**EXERCISE BRIEF**
Please give every line below again exactly, but not its pictures.

(Spatial reasoning data)

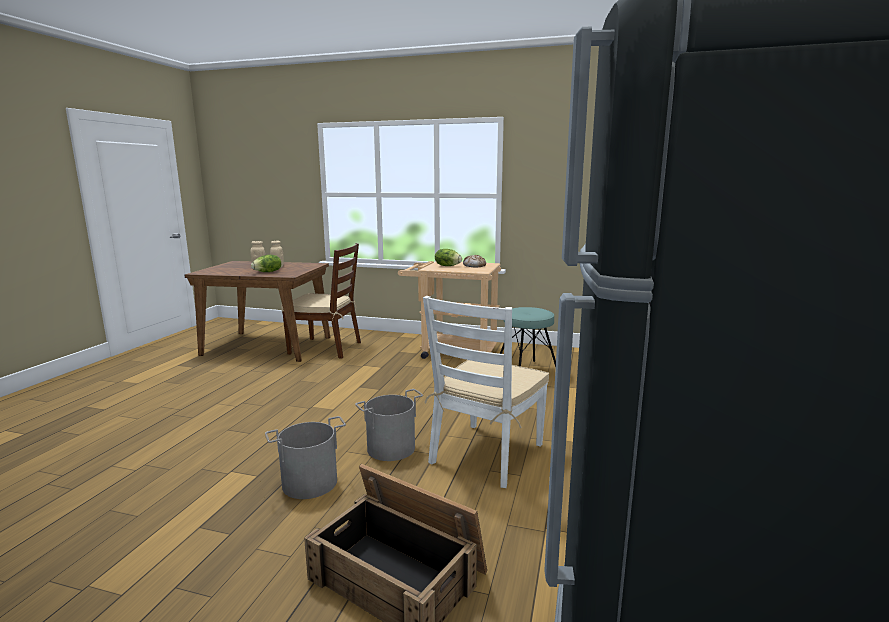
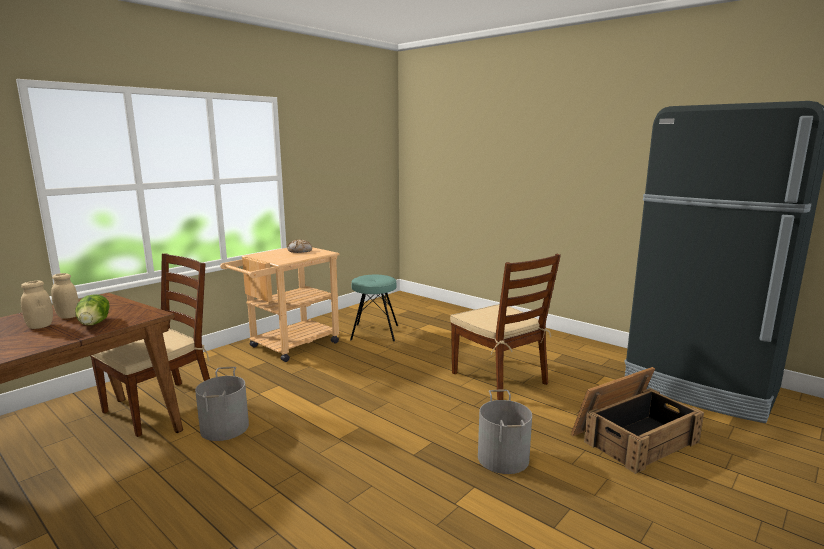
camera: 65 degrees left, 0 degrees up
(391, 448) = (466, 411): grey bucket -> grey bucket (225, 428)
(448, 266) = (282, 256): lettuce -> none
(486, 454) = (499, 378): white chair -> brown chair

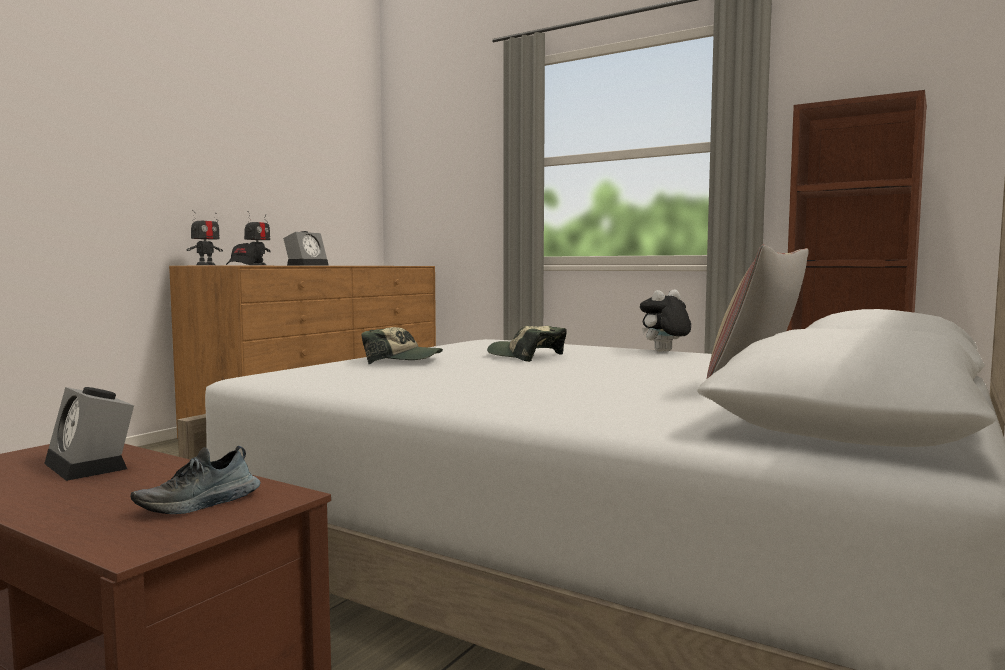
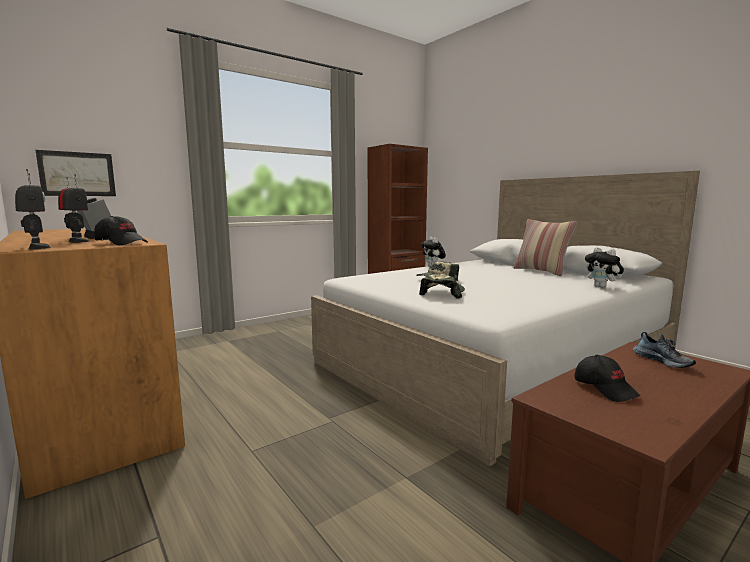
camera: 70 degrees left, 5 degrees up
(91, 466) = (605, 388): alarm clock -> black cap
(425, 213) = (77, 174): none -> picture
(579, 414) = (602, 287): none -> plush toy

**SOLUTION**
camera: 65 degrees left, 0 degrees up
(391, 448) = (466, 411): grey bucket -> grey bucket (225, 428)
(448, 266) = (282, 256): lettuce -> none
(486, 454) = (499, 378): white chair -> brown chair

camera: 70 degrees left, 5 degrees up
(91, 466) = (605, 388): alarm clock -> black cap
(425, 213) = (77, 174): none -> picture
(579, 414) = (602, 287): none -> plush toy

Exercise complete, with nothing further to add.